Sustainable mitigation of atmospheric CO₂ requires not only efficient capture technologies but also environmentally responsible production of the materials that enable them. Many capture systems rely on materials synthesized via energy-intensive, multi-step processes from non-renewable feedstocks. To create truly sustainable solutions, there is a critical need for green synthetic pathways that minimize the overall carbon footprint of capture technologies from cradle to grave. Here, we report a diphenoquinone-based CO₂ capture material synthesized from the lignin-derived monomer via an enzymatic coupling reaction, establishing a sustainable route under mild, aqueous conditions without complex purification. The reaction selectively forms a crystalline C4–C4′ linked diphenoquinone, confirmed by comprehensive spectroscopic analyses, and avoids the structural heterogeneity typical of lignin-derived products.
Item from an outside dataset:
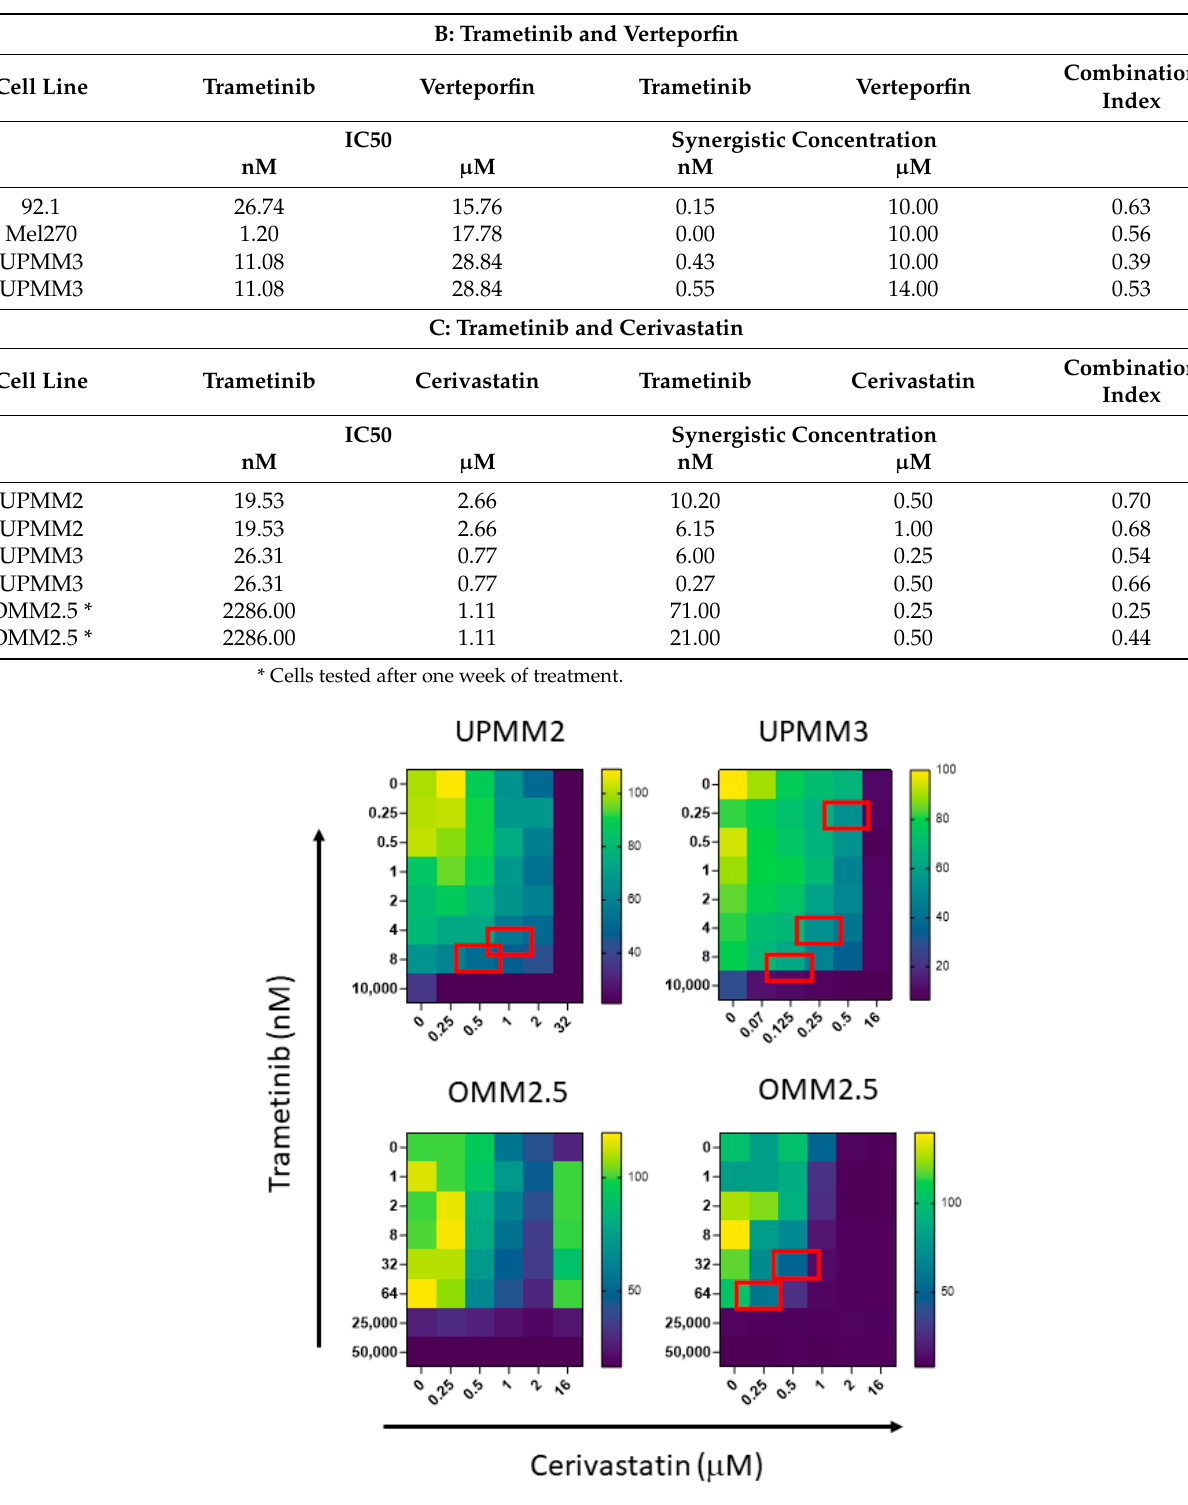
Figure 1. Minimal dose–response matrices showing trametinib-based combinations with cerivastatin by MTT assay. Synergistic combinations as calculated using the Chou–Talalay method are indicated by red boxes. Cell viability is reported by a colour code ranging from yellow (100%) to dark blue (<20%) as indicated by the bar on the right. OMM2.5 were tested at 72 h (lower left) and one week (lower right) of treatment. Table 3. Synergisms of trametinib with VPA (A), verteporfin (B) and cerivastatin (C) are shown. UM cell lines were treated for 72 h or seven days (*). The IC50 concentrations are reported as well as the minimum concentrations at which synergism was observed (synergistic concentration). The combi- nation index was calculated according to Chou–Talalay (see text). A combination index < 1 indicates synergism. Only data for cell lines for which synergism could be observed are shown.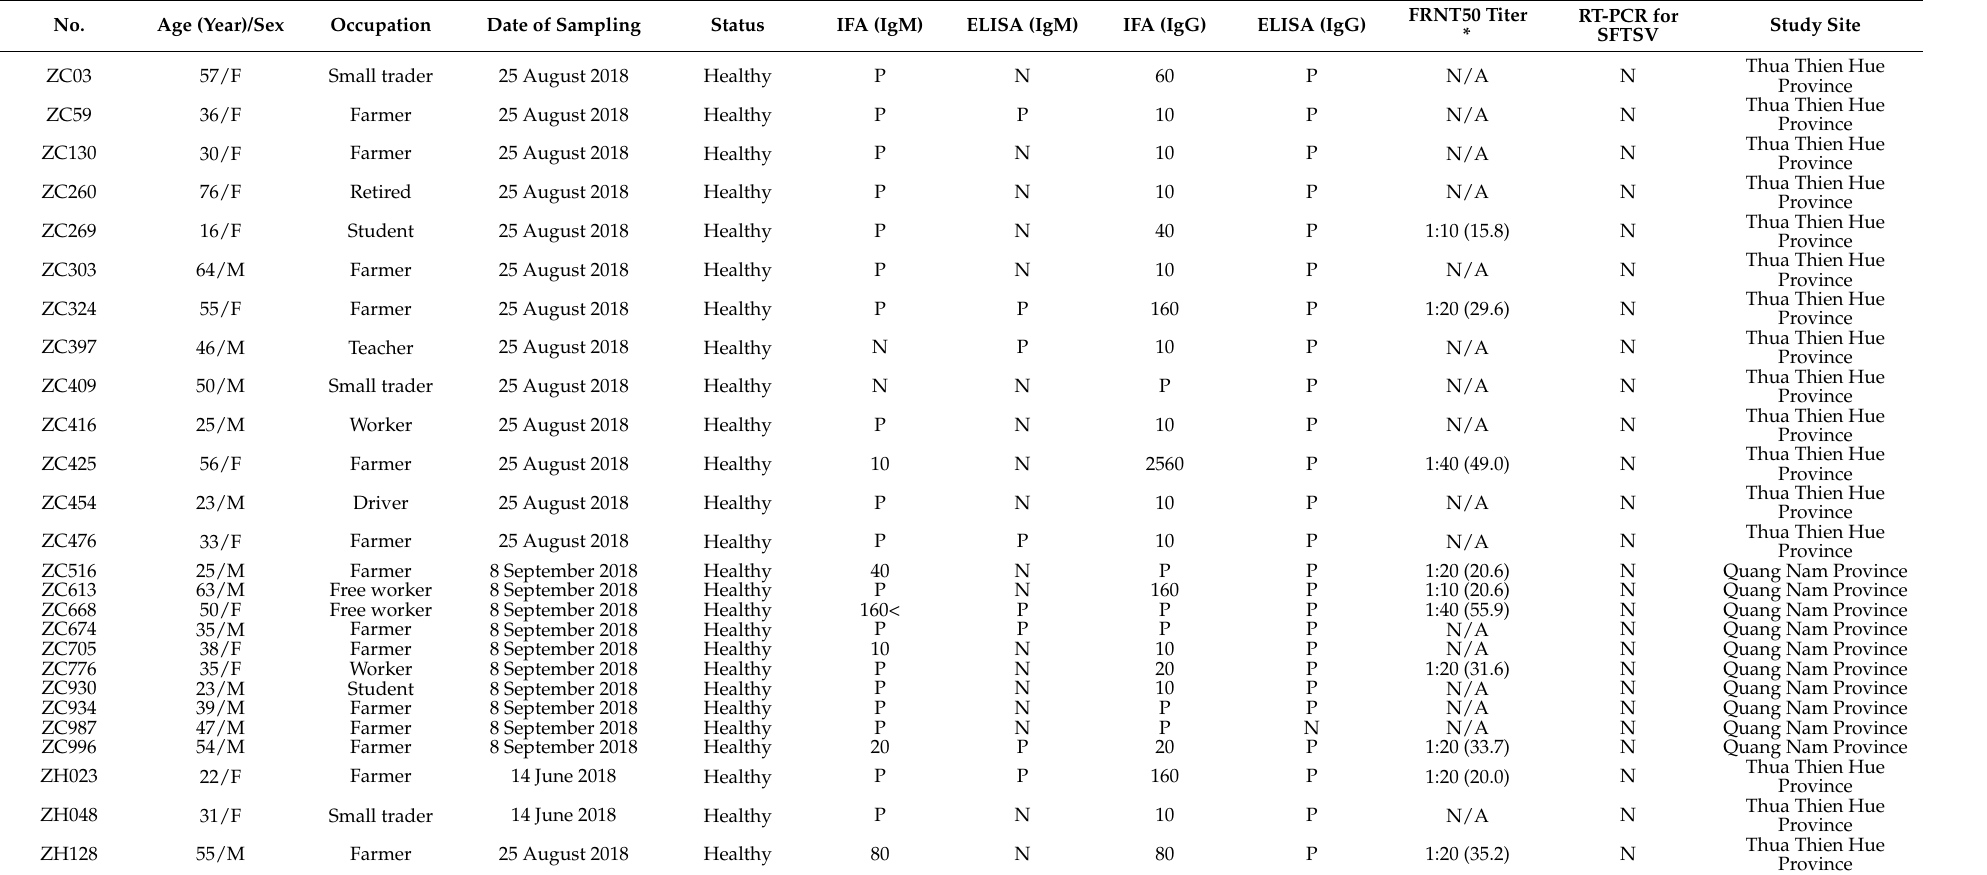
Table 1. Baseline characteristics of healthy residents in SFTSV IgM or G-positive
The resulting molecule exhibits a positive redox potential and robust reversibility, enabling electrochemical CO₂ capture and release with a specific capacity of 1.9 mmol g⁻¹. While initial performance is limited by the physical stability of the reduced species, this work establishes a new paradigm for lignin valorization by transforming renewable phenolics into discrete, functional molecules for CO₂ capture, and offers a broadly applicable platform for green synthesis of bio-derived quinones, providing a foundation for sustainable technologies within a circular carbon economy.